One panelist, leading energy company Royal Dutch Shell, has been making extensive climate efforts and setting ambitious goals, such as aiming to become a zero-emissions business by 2050 or sooner, and has been reporting its progress in line with TCFD recommendations.

However, Executive Vice President Taxation and Controller Alan McLean revealed the difficulties faced by Shell, like other companies making climate and other environmental, social and governance efforts. “Being responsible is hard to define and measure,” he said. He stressed the importance of setting a standard of ESG reporting that incorporates the TCFD guidelines and making it “a common language of all businesses.” He added, “The more we speak the same language, use the same metrics and embrace transparency, the greater the chances of success.”

Fiona Reynolds, CEO of the Principles for Responsible Investment Association, agreed: “In terms of climate, we see the TCFD as the best available framework.” But she also pointed out that there are proliferating standards on sustainability and ESG, leaving gaps. Rather than making a new framework, she said, PRI is trying to harmonize standards so investors get practical information and corporations do not waste time wondering which to follow.

Jun Aoki, executive corporate officer and chief social value creation officer of Shiseido Co., provided a fresh view, saying the COVID-19 pandemic had proved that disruptive innovations are needed to achieve significant reductions in emissions because even with drastically lower energy demand during the crisis, countries’ emissions even at their lowest points decreased only by an average of 26%, according to research. He stressed that companies should introduce innovative players who can turn climate risks into opportunities for their value chains to accelerate climate efforts.

From an investor’s point of view, Hiroshi Ozeki, president and CEO of Nissay Asset Management Corp., also stressed the importance of disclosing not only climate risks but also opportunities through scenario analysis, as the TCFD asks. “We focus putting a great deal of active investment effort on ESG. We pay close attention to the disclosure of information on opportunity,” he said.

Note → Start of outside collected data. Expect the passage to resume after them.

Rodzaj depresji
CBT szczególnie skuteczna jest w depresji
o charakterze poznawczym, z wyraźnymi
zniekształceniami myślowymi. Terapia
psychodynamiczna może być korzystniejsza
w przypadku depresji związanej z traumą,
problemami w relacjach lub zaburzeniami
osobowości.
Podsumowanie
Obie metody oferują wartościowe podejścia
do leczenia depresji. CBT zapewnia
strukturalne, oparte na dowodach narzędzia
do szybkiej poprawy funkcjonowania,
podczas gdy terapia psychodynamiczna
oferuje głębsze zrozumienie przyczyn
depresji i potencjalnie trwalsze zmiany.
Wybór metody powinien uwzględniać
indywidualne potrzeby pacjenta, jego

He noted that the TCFD recommendations can be taken as an enhancement to the reports published by many companies, making it easier for more companies to do the TCFD reporting.

Marcie Frost, CEO of the California Public Employees’ Retirement System (CalPERS), the largest U.S. public pension plan, noted that each sector has to do its part in a collective effort to steer the global economy toward climate-aware growth. “Companies need to continue disclosure so investors like CalPERS and GPIF (the Government Pension Investment Fund) will have the information that we need to be able to invest appropriately and understand the risks we are taking, making sure that we are compensated for those risks,” she said. She added that organizations like PRI can call a large group of asset owners together to give the disclosure frameworks more consistency.